This morning as I was thinking through the service again, the Holy Spirit smoked me. Not just a gentle wrist slap; it was more of a full-on slap across the face (could have inspired a song like this). In the quiet of the morning, God clearly said to me, "The issue is not who was right. You do not have to always be right." (I hate it when God says things that my wife has already told me before.) He continued, "The issue is not being right; the issue is your pride. Your pride will not allow you to be wrong." (Now you see where the bright red marks across my face were there.)
As I sat and thought, I immediately thought of some of the verses from the Bible that speaks to the issue of pride:
"Pride goes before destruction, and haughtiness before a fall." (Prov. 16:18)
"Pride leads to disgrace, but with humility comes wisdom." (Prov. 11:2)
"Pride ends in humiliation, while humility brings honor." (Prov 29:23)
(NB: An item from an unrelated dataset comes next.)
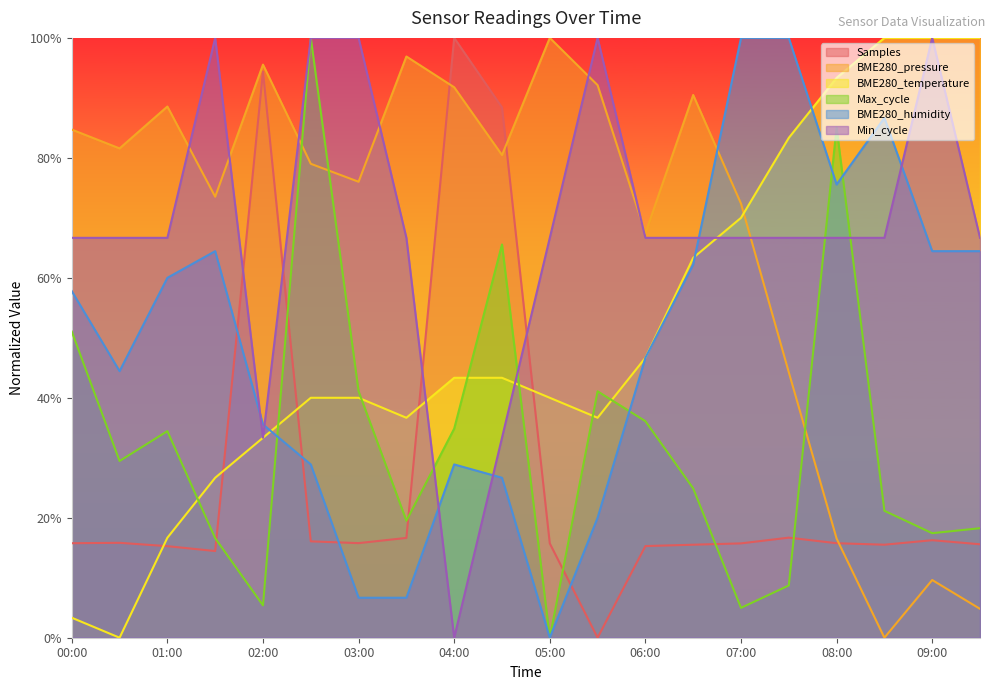

Which series has the largest range (max minus min)?

Samples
So many of the nations that the prophets of the Old Testament speak out against are condemned for their pride. And I am no better. My pride can drive me to make decisions that glorify myself, my thinking, my knowledge or skill set...and it's not about me. I wasn't there when the earth was set on its axis. I was not there when the sun burst forth into light. I was not in the beginning. I was not before the beginning. I am not God.
So I confess and ask for forgiveness to God, to Lindy, to John. It's not about me and my desire to be right or proved correct. I should have not thrown you under the bus in an unintentional attempt to preserve my pride. And now the really hard part: making this a lifestyle change and not just a blog post.